» **Work request**: Please repeat the records exactly, keeping the pictures out.

** Opening Listed entries block **

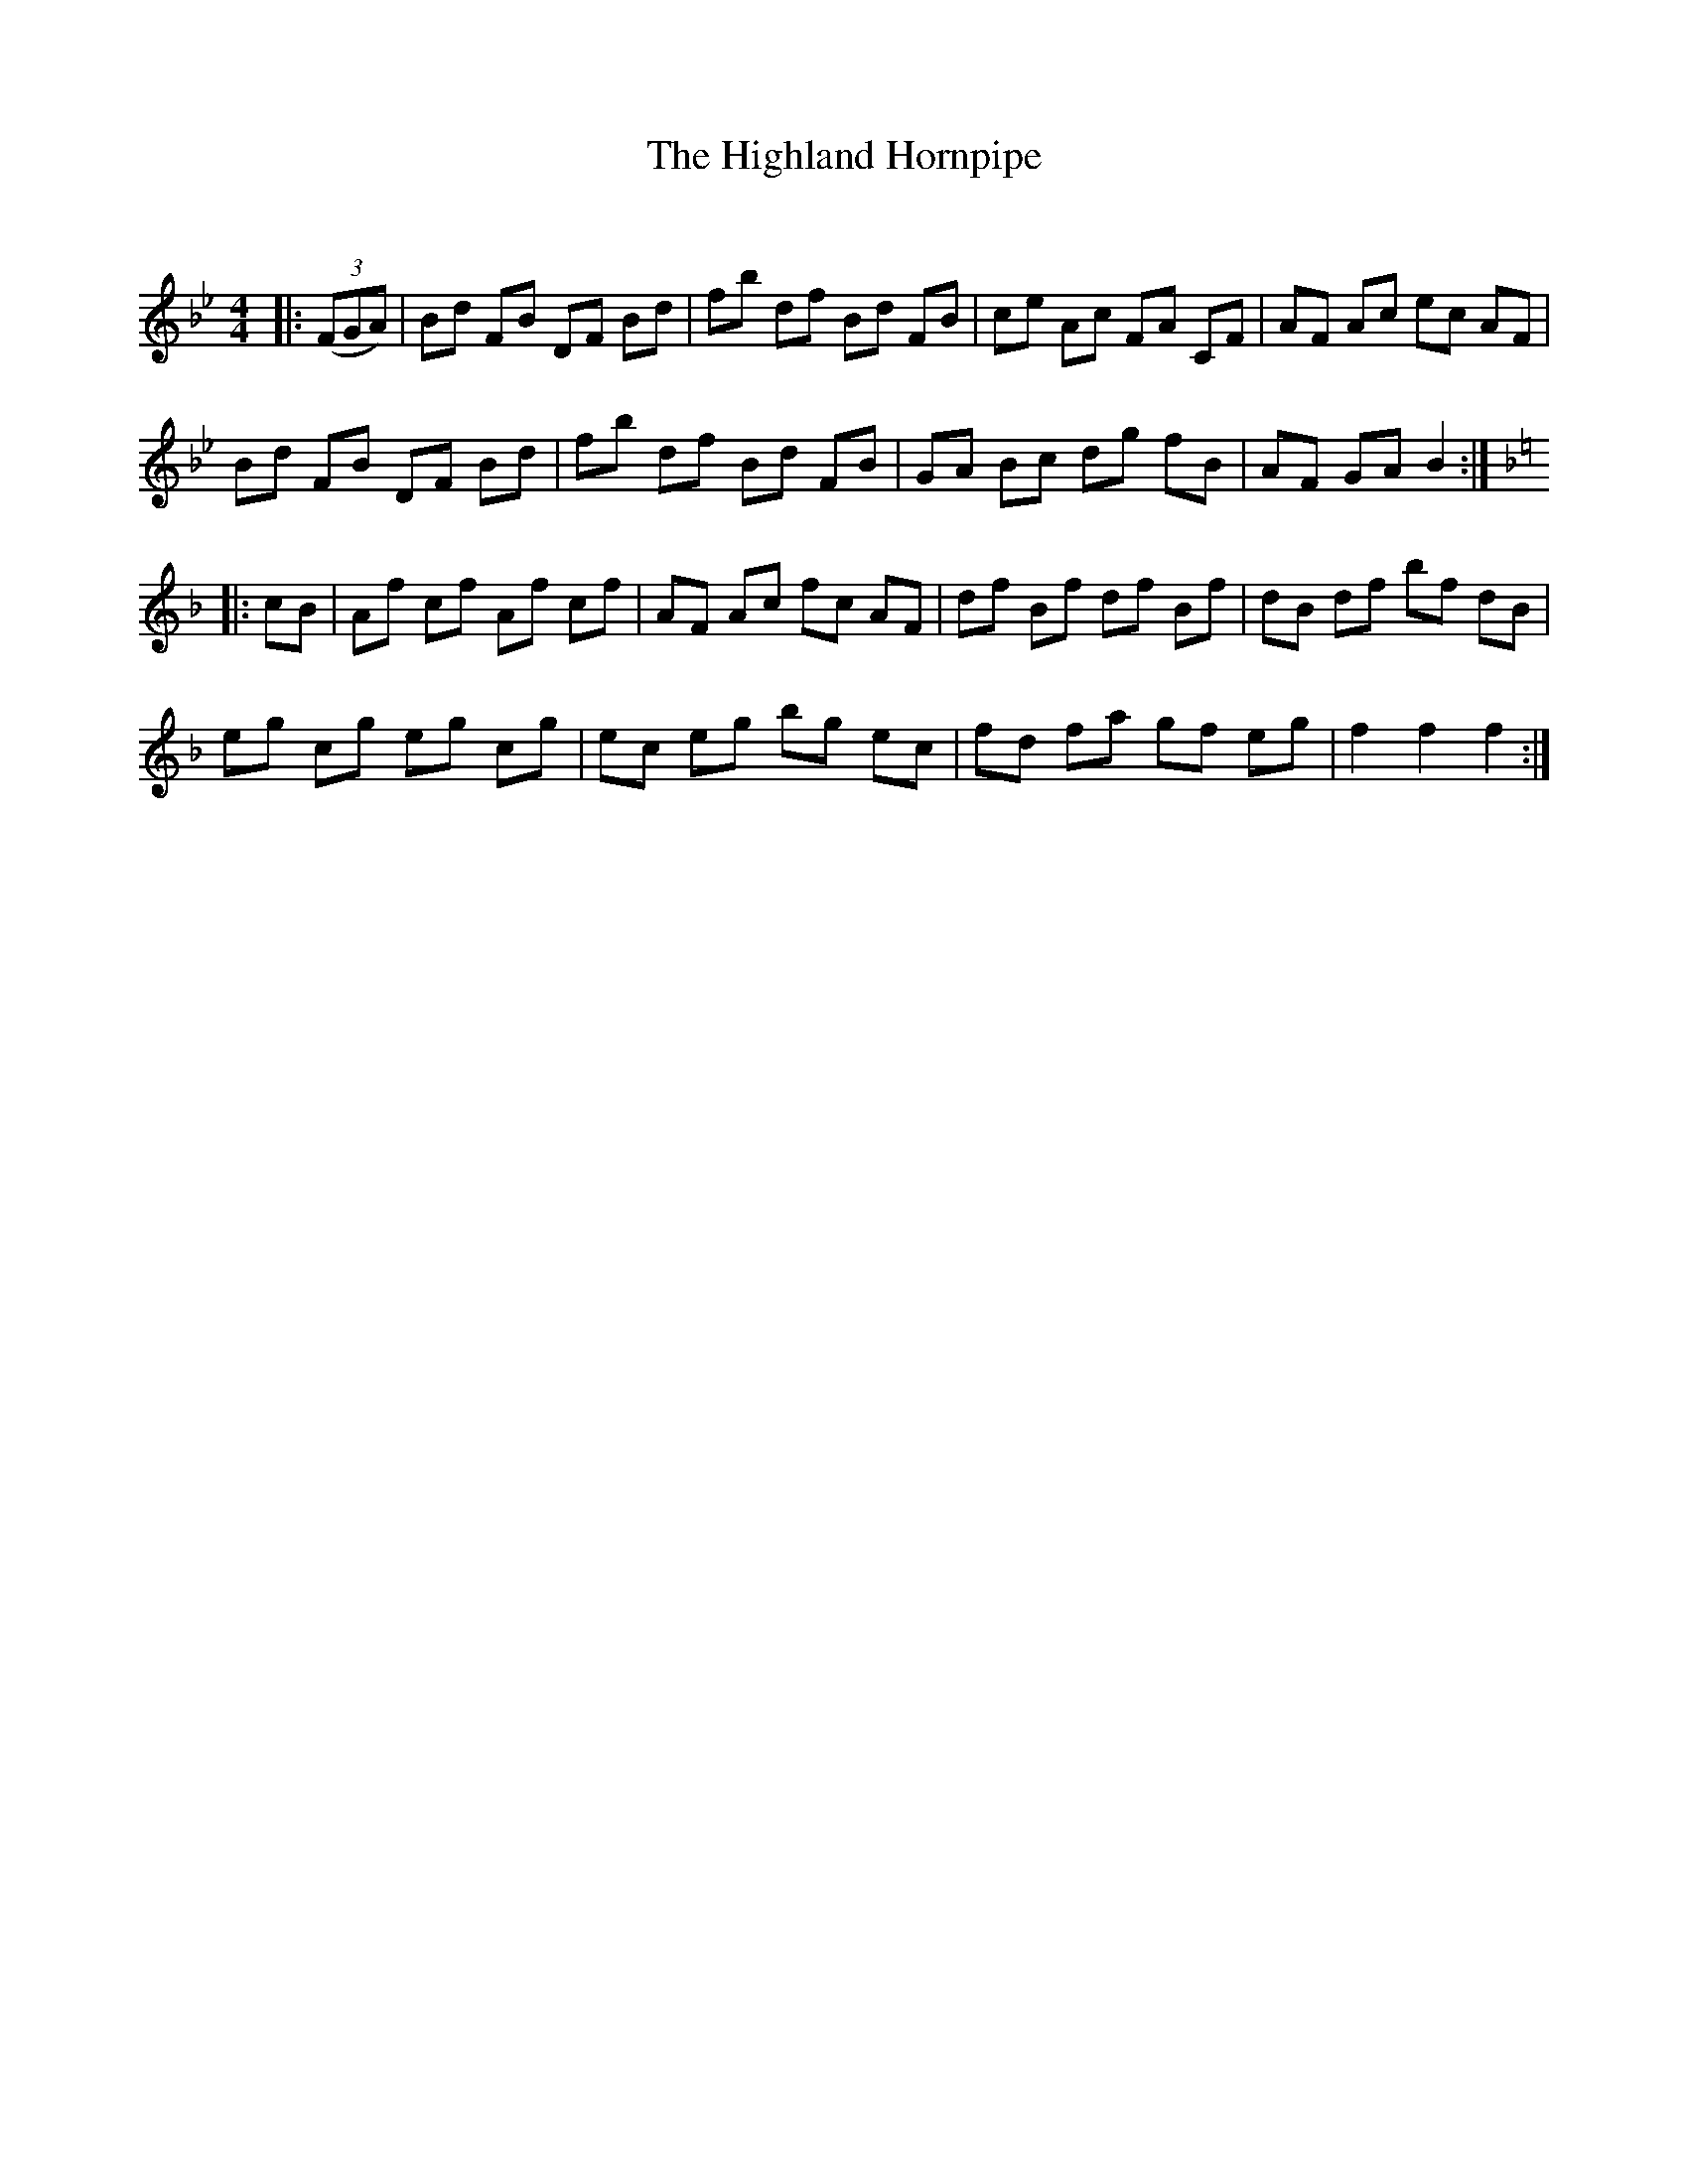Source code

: X:1
T: The Highland Hornpipe
C:
R:Reel
Q: 232
K:Bb
M:4/4
L:1/8
|:((3FGA)|Bd FB DF Bd|fb df Bd FB|ce Ac FA CF|AF Ac ec AF|
Bd FB DF Bd|fb df Bd FB|GA Bc dg fB|AF GA B2:|
K:F
|:cB|Af cf Af cf|AF Ac fc AF|df Bf df Bf|dB df bf dB|
eg cg eg cg|ec eg bg ec|fd fa gf eg|f2 f2 f2:|
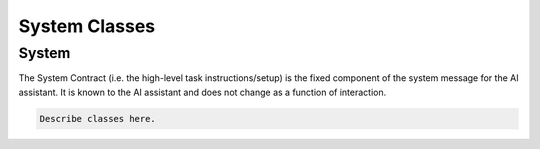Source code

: System Classes
================================

System
--------------------------------
The System Contract (i.e. the high-level task instructions/setup) is the fixed component of the system message for the AI assistant. 
It is known to the AI assistant and does not change as a function of interaction.


.. code-block:: bash

   Describe classes here.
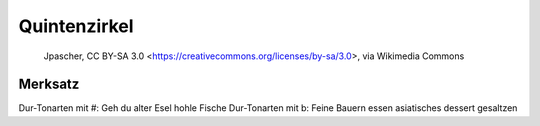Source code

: Quintenzirkel
=============

.. figure:: ../images/Circle_of_fifths.png

    Jpascher, CC BY-SA 3.0 <https://creativecommons.org/licenses/by-sa/3.0>, via Wikimedia Commons



Merksatz
--------
Dur-Tonarten mit #: Geh du alter Esel hohle Fische
Dur-Tonarten mit b: Feine Bauern essen asiatisches dessert gesaltzen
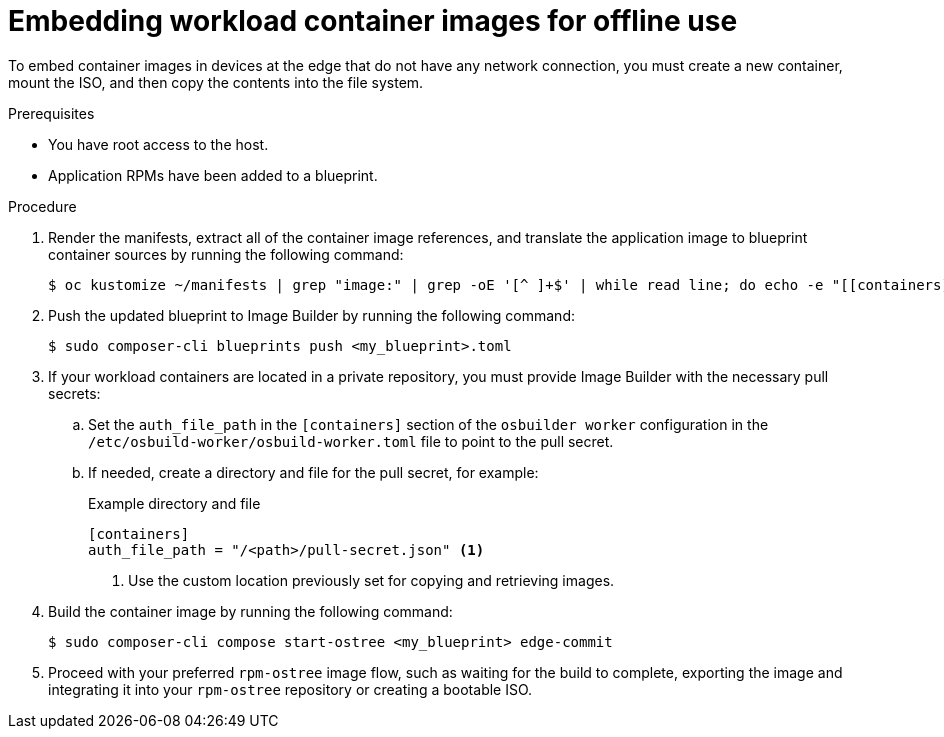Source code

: // Module included in the following assemblies:
//
// microshift_running_applications/embed-microshift-apps-on-rhel-edge.adoc

:_mod-docs-content-type: PROCEDURE
[id="microshift-embed-images-offline-use_{context}"]
= Embedding workload container images for offline use

To embed container images in devices at the edge that do not have any network connection, you must create a new container, mount the ISO, and then copy the contents into the file system.

.Prerequisites

* You have root access to the host.
* Application RPMs have been added to a blueprint.

.Procedure

. Render the manifests, extract all of the container image references, and translate the application image to blueprint container sources by running the following command:
+
[source,terminal]
----
$ oc kustomize ~/manifests | grep "image:" | grep -oE '[^ ]+$' | while read line; do echo -e "[[containers]]\nsource = \"${line}\"\n"; done >><my_blueprint>.toml
----

. Push the updated blueprint to Image Builder by running the following command:
+
[source, terminal]
----
$ sudo composer-cli blueprints push <my_blueprint>.toml
----

. If your workload containers are located in a private repository, you must provide Image Builder with the necessary pull secrets:

.. Set the `auth_file_path` in the `[containers]` section of the `osbuilder worker` configuration in the `/etc/osbuild-worker/osbuild-worker.toml` file to point to the pull secret.

.. If needed, create a directory and file for the pull secret, for example:
+
.Example directory and file
+
[source,terminal]
----
[containers]
auth_file_path = "/<path>/pull-secret.json" <1>
----
<1> Use the custom location previously set for copying and retrieving images.

. Build the container image by running the following command:
+
[source,terminal]
----
$ sudo composer-cli compose start-ostree <my_blueprint> edge-commit
----

. Proceed with your preferred `rpm-ostree` image flow, such as waiting for the build to complete, exporting the image and integrating it into your `rpm-ostree` repository or creating a bootable ISO.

** Closing Listed entries block **

» **Result for this exercise**:
Source code

: X:1
T: The Highland Hornpipe
C:
R:Reel
Q: 232
K:Bb
M:4/4
L:1/8
|:((3FGA)|Bd FB DF Bd|fb df Bd FB|ce Ac FA CF|AF Ac ec AF|
Bd FB DF Bd|fb df Bd FB|GA Bc dg fB|AF GA B2:|
K:F
|:cB|Af cf Af cf|AF Ac fc AF|df Bf df Bf|dB df bf dB|
eg cg eg cg|ec eg bg ec|fd fa gf eg|f2 f2 f2:|
Source code

: System Classes
================================

System
--------------------------------
The System Contract (i.e. the high-level task instructions/setup) is the fixed component of the system message for the AI assistant. 
It is known to the AI assistant and does not change as a function of interaction.


.. code-block:: bash

   Describe classes here.
Source code

: Quintenzirkel
=============

.. figure:: ../images/Circle_of_fifths.png

    Jpascher, CC BY-SA 3.0 <https://creativecommons.org/licenses/by-sa/3.0>, via Wikimedia Commons



Merksatz
--------
Dur-Tonarten mit #: Geh du alter Esel hohle Fische
Dur-Tonarten mit b: Feine Bauern essen asiatisches dessert gesaltzen
Source code

: // Module included in the following assemblies:
//
// microshift_running_applications/embed-microshift-apps-on-rhel-edge.adoc

:_mod-docs-content-type: PROCEDURE
[id="microshift-embed-images-offline-use_{context}"]
= Embedding workload container images for offline use

To embed container images in devices at the edge that do not have any network connection, you must create a new container, mount the ISO, and then copy the contents into the file system.

.Prerequisites

* You have root access to the host.
* Application RPMs have been added to a blueprint.

.Procedure

. Render the manifests, extract all of the container image references, and translate the application image to blueprint container sources by running the following command:
+
[source,terminal]
----
$ oc kustomize ~/manifests | grep "image:" | grep -oE '[^ ]+$' | while read line; do echo -e "[[containers]]\nsource = \"${line}\"\n"; done >><my_blueprint>.toml
----

. Push the updated blueprint to Image Builder by running the following command:
+
[source, terminal]
----
$ sudo composer-cli blueprints push <my_blueprint>.toml
----

. If your workload containers are located in a private repository, you must provide Image Builder with the necessary pull secrets:

.. Set the `auth_file_path` in the `[containers]` section of the `osbuilder worker` configuration in the `/etc/osbuild-worker/osbuild-worker.toml` file to point to the pull secret.

.. If needed, create a directory and file for the pull secret, for example:
+
.Example directory and file
+
[source,terminal]
----
[containers]
auth_file_path = "/<path>/pull-secret.json" <1>
----
<1> Use the custom location previously set for copying and retrieving images.

. Build the container image by running the following command:
+
[source,terminal]
----
$ sudo composer-cli compose start-ostree <my_blueprint> edge-commit
----

. Proceed with your preferred `rpm-ostree` image flow, such as waiting for the build to complete, exporting the image and integrating it into your `rpm-ostree` repository or creating a bootable ISO.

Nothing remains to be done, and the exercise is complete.